> Data items
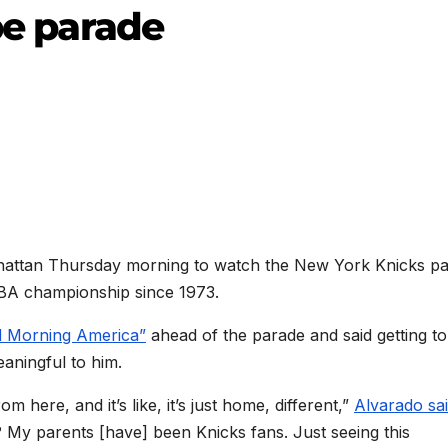
ape parade
anhattan Thursday morning to watch the New York Knicks p
NBA championship since 1973.
 Morning America”
ahead of the parade and said getting to
eaningful to him.
 here, and it’s like, it’s just home, different,”
Alvarado sa
? My parents [have] been Knicks fans. Just seeing this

> Activity
Return the stretch from the start of the data through the line containing "Alvarado sa", both ends included, with every line reproduced precisely. Leave the pictures out of your answer.

> Finished task
ape parade
anhattan Thursday morning to watch the New York Knicks p
NBA championship since 1973.
 Morning America”
ahead of the parade and said getting to
eaningful to him.
 here, and it’s like, it’s just home, different,”
Alvarado sa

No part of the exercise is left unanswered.